I actually prefer IE over Safari, at least at this stage.  On my iMac DV (the only household computer w/Jaguar), Safari crashes regularly and it doesn't have very many options compared to IE.  It's also not noticeably faster.  When I get a computer with Jaguar AND a static Internet connection, I hope Safari has overcome these stumbling blocks, because I like IE, but I would like to support an Apple, non-Microsoft product.

Know that this post goes against much of what I stand for.


----------



## kryptonomous (Feb 24, 2003)

I loooooove Safari. 

But I sure do wish there was a way to turn off history, or at least the number of places it remembers. I don't like the idea of my boss plopping down at my computer and accessing a list of every URL I've visited in the last week. 

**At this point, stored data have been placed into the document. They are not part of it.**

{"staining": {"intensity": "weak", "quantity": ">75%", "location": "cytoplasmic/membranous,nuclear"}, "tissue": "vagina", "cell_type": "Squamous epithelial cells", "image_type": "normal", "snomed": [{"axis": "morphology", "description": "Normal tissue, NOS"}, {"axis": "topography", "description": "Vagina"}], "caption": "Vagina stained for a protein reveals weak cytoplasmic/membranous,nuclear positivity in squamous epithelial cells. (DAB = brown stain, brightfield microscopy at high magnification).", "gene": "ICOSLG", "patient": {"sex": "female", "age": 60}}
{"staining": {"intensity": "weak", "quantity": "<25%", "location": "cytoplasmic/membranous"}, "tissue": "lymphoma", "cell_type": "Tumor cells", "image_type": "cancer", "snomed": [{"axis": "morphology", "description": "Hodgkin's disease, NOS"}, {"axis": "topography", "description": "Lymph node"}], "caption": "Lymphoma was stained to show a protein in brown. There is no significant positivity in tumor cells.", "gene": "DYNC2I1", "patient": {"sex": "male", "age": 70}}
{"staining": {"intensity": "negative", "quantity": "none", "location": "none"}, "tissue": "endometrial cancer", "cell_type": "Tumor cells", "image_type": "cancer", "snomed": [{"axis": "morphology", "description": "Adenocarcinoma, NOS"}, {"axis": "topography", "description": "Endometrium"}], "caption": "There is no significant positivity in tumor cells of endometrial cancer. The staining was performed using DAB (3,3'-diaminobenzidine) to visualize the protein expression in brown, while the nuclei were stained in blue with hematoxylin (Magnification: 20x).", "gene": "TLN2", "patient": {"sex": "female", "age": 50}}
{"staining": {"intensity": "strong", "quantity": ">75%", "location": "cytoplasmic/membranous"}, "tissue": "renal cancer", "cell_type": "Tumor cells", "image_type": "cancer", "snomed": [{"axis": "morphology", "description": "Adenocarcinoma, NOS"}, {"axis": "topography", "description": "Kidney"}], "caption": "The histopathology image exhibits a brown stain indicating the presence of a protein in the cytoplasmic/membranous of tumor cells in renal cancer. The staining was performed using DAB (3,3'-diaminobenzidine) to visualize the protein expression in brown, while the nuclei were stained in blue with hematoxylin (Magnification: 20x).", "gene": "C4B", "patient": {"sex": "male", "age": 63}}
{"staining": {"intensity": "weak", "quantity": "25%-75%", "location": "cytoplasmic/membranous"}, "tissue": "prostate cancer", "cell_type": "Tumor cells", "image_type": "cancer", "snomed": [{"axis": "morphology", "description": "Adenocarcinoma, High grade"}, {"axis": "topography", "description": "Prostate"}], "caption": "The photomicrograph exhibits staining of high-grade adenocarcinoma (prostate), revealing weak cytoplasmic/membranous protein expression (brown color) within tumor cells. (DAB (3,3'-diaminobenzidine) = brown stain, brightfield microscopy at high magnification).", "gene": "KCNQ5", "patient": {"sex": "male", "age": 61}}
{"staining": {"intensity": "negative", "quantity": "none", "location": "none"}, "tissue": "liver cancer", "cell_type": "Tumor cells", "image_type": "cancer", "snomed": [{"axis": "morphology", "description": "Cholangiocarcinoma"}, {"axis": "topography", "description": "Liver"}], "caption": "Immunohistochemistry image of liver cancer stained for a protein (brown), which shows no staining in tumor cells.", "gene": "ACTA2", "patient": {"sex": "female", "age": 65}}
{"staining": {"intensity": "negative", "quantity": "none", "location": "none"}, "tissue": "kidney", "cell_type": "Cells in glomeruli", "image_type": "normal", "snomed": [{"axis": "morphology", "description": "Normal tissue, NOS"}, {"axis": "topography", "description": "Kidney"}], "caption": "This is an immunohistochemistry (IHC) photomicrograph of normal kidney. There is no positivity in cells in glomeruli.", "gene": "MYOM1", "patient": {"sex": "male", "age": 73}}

Until they have an option, the sticky note that says CLEAR HISTORY IN SAFARI on my monitor should help...


----------



## fryke (Feb 24, 2003)

Plus Tabs. Safari Tabs Rock. Now on to bookmarking them.


----------



## Cat (Feb 24, 2003)

... and opening new ones in the background ...


----------



## Cat (Feb 24, 2003)

The funny thing is, when you hover a link and keep CMD-shift pressed, the status bar says "open in a new tab behind curernt one", but then when you click, it opens in a new window in front... well, it's a beta after all, an unofficial moreover ...


----------



## fryke (Feb 24, 2003)

Yep, I guess the coders are behind the UI element designers in this build. But not far, not far.


----------